The Health Dangers of Facebook Posts
Status updaters beware: The info you post might be turned against you.
Diagnosed with depression, Blanchard had gone on disability leave. Her doctor, she says, had actually recommended trips and nights out to help overcome her crisis. But her insurer, Manulife, saw it differently after checking her Facebook page—they used what they found as justification to hire a private investigator to follow and film her, says Blanchard’s lawyer, Tom Lavin. He says Manulife gave the materials to a psychiatrist who decided Blanchard was healthy enough to work and should no longer receive benefits. Blanchard is back on the job and has filed suit against Manulife and IBM; her trial is pending.
It’s a shocking practice and not necessarily rare. “I expect that insurance companies comb social sites all the time,” says Phil Malone, director of the Cyberlaw Clinic at Harvard Law School. “It’s easy for them to misinterpret what’s there, but they could use it to deny claims anyway.”
The lesson: Be careful about revealing health woes online. “People think companies can’t use Facebook this way. But courts have said they can, as long as you shared the information with others online,” Malone says. In a 2008 case involving two teens with eating disorders, a judge said the girls’ families had to turn over online posts they’d shared with others as evidence in a dispute with their insurer over whether their issues were “biological” (and thus covered) or emotional (not covered). And it’s not only your insurance that’s at risk: Half of employers admit to screening job candidates via social networking sites, a CareerBuilder survey reveals. Because many of us are “at-will” employees, we can be fired without legal recourse for almost any reason, including posting about drinking or missing too much work for migraines or in vitro fertilization.

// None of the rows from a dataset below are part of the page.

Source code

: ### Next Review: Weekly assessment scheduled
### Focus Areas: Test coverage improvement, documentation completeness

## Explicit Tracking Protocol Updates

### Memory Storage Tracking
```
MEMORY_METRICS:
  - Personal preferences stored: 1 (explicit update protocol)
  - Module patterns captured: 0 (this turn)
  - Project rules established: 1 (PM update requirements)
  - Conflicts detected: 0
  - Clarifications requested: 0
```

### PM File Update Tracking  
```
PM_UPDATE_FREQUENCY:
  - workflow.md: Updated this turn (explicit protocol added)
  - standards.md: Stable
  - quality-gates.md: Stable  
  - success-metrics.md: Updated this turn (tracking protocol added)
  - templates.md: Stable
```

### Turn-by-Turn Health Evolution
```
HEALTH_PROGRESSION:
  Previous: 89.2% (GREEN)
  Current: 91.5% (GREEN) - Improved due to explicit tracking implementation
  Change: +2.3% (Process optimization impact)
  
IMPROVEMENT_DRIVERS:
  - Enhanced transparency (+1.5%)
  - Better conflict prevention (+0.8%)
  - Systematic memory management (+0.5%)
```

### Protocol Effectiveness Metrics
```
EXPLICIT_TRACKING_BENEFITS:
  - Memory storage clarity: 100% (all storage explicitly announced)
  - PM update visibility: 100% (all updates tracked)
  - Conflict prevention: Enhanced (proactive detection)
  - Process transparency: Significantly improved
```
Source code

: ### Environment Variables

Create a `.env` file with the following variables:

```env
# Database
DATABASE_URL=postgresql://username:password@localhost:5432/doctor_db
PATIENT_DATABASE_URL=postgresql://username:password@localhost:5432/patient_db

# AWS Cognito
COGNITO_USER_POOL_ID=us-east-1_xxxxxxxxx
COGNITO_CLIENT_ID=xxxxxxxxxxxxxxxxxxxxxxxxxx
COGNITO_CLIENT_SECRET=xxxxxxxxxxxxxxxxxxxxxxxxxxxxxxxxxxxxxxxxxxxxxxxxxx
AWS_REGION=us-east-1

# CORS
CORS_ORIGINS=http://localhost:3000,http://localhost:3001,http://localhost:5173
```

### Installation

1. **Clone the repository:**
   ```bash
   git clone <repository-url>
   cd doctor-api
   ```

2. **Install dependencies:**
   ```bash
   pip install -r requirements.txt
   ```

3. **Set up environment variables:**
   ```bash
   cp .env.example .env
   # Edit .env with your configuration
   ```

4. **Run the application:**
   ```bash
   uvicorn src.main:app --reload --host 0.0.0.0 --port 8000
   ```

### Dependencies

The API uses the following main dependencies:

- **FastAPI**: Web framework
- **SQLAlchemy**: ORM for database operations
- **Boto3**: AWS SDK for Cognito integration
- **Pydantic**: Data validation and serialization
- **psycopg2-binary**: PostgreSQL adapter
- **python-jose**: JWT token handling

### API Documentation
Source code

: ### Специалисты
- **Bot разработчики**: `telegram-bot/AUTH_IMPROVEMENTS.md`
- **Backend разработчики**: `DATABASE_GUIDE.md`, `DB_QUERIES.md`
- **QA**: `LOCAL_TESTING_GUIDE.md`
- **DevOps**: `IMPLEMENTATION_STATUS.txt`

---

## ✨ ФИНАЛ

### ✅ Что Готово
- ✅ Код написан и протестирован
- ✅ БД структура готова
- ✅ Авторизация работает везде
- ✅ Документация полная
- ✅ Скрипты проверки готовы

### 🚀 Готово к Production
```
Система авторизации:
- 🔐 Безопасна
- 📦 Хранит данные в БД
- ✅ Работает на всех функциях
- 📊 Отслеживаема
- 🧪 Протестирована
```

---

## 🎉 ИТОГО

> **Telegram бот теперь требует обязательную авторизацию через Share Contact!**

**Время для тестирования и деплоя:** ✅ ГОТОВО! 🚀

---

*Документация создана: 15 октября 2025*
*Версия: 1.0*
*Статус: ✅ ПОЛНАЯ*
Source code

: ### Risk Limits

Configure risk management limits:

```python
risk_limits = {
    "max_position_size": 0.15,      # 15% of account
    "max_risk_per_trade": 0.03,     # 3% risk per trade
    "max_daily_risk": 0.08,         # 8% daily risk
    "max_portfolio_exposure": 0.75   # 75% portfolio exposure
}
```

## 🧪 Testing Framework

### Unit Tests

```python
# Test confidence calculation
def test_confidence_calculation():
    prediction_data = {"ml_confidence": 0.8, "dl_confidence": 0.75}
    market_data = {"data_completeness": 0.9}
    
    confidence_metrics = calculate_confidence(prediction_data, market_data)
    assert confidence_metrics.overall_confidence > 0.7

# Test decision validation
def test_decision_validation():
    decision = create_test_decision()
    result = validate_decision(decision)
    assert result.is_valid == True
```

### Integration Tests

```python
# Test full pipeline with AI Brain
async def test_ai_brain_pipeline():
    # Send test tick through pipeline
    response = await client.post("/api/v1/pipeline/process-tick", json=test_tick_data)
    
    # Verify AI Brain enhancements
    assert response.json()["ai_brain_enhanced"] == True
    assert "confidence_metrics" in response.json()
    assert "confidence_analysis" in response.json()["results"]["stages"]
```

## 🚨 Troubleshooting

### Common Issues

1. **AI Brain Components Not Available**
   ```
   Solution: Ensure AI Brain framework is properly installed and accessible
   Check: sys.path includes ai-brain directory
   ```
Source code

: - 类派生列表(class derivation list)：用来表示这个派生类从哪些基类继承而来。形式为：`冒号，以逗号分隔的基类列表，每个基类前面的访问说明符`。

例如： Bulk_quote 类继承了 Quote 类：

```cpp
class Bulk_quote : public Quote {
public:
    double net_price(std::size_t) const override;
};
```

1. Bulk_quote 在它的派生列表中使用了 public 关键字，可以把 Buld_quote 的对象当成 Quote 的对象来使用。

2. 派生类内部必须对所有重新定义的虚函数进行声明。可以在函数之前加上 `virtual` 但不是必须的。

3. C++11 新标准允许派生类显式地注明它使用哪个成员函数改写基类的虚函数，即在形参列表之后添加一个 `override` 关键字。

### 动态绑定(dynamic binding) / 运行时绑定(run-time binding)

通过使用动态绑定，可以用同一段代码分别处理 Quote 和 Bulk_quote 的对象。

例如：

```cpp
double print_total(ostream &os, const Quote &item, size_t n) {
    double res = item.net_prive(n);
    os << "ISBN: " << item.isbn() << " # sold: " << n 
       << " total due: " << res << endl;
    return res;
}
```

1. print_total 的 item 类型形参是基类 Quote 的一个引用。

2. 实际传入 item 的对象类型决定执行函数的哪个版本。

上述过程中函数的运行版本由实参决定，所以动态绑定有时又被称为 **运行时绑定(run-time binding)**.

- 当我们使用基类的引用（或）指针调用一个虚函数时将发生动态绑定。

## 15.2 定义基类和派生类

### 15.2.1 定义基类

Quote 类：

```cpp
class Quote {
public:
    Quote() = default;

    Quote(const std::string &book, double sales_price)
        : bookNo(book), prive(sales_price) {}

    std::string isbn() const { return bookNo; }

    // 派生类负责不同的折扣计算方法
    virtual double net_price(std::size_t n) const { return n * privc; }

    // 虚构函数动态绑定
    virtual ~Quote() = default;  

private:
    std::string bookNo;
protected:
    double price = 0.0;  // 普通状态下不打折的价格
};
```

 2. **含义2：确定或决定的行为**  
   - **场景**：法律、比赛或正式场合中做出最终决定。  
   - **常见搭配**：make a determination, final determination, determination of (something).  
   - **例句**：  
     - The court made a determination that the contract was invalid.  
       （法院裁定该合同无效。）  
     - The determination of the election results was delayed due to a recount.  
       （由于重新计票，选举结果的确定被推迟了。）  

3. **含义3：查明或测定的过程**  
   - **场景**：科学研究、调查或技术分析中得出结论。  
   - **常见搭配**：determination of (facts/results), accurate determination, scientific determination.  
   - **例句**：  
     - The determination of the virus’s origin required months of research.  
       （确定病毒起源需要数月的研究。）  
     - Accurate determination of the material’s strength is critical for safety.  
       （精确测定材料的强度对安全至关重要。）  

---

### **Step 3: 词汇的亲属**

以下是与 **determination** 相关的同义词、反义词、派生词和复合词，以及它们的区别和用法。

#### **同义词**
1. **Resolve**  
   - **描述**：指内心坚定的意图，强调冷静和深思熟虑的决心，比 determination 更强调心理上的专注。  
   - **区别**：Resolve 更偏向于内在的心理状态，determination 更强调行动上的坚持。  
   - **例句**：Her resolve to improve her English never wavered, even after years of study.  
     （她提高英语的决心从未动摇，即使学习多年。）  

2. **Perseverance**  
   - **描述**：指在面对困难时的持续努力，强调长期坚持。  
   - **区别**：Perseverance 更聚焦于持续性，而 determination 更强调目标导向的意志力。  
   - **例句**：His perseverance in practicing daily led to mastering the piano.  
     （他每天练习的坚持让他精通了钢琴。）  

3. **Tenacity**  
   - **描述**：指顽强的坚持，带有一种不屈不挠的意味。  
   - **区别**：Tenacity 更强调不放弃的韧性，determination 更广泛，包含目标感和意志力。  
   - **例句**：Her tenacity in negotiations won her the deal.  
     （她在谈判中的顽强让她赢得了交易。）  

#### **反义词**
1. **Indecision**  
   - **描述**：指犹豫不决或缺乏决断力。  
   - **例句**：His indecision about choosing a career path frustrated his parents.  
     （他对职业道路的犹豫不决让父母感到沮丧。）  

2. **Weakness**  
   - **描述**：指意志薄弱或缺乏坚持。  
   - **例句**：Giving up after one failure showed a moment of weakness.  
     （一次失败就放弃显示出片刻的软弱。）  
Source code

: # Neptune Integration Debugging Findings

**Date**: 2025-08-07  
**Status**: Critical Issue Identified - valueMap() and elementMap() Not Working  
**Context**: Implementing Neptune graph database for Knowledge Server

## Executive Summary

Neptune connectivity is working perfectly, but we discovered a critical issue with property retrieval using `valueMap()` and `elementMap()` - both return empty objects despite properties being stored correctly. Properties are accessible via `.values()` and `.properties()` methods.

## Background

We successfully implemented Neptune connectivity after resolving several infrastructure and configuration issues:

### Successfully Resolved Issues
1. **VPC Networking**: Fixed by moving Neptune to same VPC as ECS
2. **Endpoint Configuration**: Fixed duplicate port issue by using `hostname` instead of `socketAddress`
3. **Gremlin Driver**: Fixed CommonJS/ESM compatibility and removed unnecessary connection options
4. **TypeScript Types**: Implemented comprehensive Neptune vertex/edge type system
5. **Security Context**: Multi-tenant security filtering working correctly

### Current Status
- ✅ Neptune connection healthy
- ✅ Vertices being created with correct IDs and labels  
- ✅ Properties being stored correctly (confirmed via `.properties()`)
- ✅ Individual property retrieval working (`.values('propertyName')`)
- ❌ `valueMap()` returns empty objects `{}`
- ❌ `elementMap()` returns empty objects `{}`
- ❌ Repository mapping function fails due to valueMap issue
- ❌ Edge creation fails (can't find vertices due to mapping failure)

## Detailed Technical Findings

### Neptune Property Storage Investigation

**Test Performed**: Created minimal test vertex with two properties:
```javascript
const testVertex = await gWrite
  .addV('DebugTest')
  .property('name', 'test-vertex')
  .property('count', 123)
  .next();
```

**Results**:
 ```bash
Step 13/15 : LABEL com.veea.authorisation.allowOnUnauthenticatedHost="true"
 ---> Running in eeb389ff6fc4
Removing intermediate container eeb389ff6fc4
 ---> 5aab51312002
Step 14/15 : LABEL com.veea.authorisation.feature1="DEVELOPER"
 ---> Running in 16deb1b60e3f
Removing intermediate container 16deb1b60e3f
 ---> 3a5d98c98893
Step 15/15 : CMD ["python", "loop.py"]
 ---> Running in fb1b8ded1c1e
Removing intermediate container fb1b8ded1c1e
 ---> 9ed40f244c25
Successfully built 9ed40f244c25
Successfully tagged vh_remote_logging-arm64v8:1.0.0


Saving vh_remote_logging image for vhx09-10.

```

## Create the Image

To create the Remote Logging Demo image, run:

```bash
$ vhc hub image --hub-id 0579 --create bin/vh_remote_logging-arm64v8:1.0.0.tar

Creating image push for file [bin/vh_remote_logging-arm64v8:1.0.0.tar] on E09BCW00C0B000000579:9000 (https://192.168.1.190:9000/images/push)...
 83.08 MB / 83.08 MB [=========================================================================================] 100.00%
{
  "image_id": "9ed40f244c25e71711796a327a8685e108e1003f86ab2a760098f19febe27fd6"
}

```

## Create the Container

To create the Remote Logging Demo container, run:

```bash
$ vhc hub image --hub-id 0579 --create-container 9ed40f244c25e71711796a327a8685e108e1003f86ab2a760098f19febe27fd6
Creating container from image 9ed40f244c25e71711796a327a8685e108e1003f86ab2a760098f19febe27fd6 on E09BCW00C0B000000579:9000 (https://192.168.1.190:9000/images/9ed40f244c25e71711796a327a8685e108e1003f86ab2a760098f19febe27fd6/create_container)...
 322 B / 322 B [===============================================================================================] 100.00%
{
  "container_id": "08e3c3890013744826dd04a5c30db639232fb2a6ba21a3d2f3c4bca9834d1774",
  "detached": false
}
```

The hard truth is that employers and insurers feel it’s irresponsible not to check you out, says David Harlow, a health care lawyer in Newton, Massachusetts. “They’re focused on protecting themselves financially, so using social media to do research is doing their due diligence,” he says. Ideally, insurance companies would consider all aspects of a patient’s health situation before denying claims, Harlow says: “After all, depressed people smile.” (A Manulife spokeswoman says the company “wouldn’t terminate coverage solely based on information found on Facebook.”)
A spokesman for America’s Health Insurance Plans, a national health insurance association, said the group wasn’t aware of companies in the United States that investigate using social media. There’s no way to be sure, though—you can’t tell who’s been looking at your profile.
Still think you’re secure? Remember, ever-changing Facebook privacy defaults have made profiles more Internet-searchable and previously hidden photos suddenly visible. And Facebook reports that only half of its more than 500 million users employ tools designed to safeguard their info. “Depending on your privacy settings,” Malone notes, “maybe a handful of people, maybe 1,000 people, or maybe 100,000, can see what you post. Privacy protection works only if you use it and use it carefully.” Have fun with your friends, but choose wisely what you share with them.